"""

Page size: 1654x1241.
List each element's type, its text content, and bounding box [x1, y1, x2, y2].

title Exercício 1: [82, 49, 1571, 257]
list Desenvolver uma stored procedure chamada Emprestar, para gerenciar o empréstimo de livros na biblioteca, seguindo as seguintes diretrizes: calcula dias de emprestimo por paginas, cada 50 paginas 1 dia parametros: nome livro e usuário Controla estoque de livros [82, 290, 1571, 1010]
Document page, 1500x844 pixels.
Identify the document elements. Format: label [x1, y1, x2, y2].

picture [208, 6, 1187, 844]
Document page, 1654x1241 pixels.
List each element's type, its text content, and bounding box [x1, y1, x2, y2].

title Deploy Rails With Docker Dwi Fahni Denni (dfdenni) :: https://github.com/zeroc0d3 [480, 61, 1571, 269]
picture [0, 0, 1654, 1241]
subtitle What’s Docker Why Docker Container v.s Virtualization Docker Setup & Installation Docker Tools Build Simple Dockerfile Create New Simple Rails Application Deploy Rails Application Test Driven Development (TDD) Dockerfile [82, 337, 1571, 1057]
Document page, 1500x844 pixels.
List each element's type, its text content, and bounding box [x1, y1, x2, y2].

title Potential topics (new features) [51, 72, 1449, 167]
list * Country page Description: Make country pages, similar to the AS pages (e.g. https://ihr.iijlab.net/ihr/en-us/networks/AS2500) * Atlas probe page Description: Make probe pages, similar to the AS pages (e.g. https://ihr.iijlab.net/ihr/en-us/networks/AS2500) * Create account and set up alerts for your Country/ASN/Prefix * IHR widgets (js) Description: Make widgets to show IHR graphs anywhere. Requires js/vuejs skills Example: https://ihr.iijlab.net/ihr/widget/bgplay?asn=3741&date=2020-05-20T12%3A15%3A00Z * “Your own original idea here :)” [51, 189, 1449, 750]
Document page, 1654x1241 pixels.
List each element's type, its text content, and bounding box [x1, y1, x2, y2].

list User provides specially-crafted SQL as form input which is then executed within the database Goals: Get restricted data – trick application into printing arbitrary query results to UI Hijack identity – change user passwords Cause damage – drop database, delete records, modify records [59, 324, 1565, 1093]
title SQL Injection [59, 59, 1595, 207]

"""

Consigne » Recopiez mot pour mot les lignes des enregistrements, en partant du tout début et en vous arrêtant après la ligne qui contient « list * Country ».

Résultat de l'exercice »
Page size: 1654x1241.
List each element's type, its text content, and bounding box [x1, y1, x2, y2].

title Exercício 1: [82, 49, 1571, 257]
list Desenvolver uma stored procedure chamada Emprestar, para gerenciar o empréstimo de livros na biblioteca, seguindo as seguintes diretrizes: calcula dias de emprestimo por paginas, cada 50 paginas 1 dia parametros: nome livro e usuário Controla estoque de livros [82, 290, 1571, 1010]
Document page, 1500x844 pixels.
Identify the document elements. Format: label [x1, y1, x2, y2].

picture [208, 6, 1187, 844]
Document page, 1654x1241 pixels.
List each element's type, its text content, and bounding box [x1, y1, x2, y2].

title Deploy Rails With Docker Dwi Fahni Denni (dfdenni) :: https://github.com/zeroc0d3 [480, 61, 1571, 269]
picture [0, 0, 1654, 1241]
subtitle What’s Docker Why Docker Container v.s Virtualization Docker Setup & Installation Docker Tools Build Simple Dockerfile Create New Simple Rails Application Deploy Rails Application Test Driven Development (TDD) Dockerfile [82, 337, 1571, 1057]
Document page, 1500x844 pixels.
List each element's type, its text content, and bounding box [x1, y1, x2, y2].

title Potential topics (new features) [51, 72, 1449, 167]
list * Country page Description: Make country pages, similar to the AS pages (e.g. https://ihr.iijlab.net/ihr/en-us/networks/AS2500) * Atlas probe page Description: Make probe pages, similar to the AS pages (e.g. https://ihr.iijlab.net/ihr/en-us/networks/AS2500) * Create account and set up alerts for your Country/ASN/Prefix * IHR widgets (js) Description: Make widgets to show IHR graphs anywhere. Requires js/vuejs skills Example: https://ihr.iijlab.net/ihr/widget/bgplay?asn=3741&date=2020-05-20T12%3A15%3A00Z * “Your own original idea here :)” [51, 189, 1449, 750]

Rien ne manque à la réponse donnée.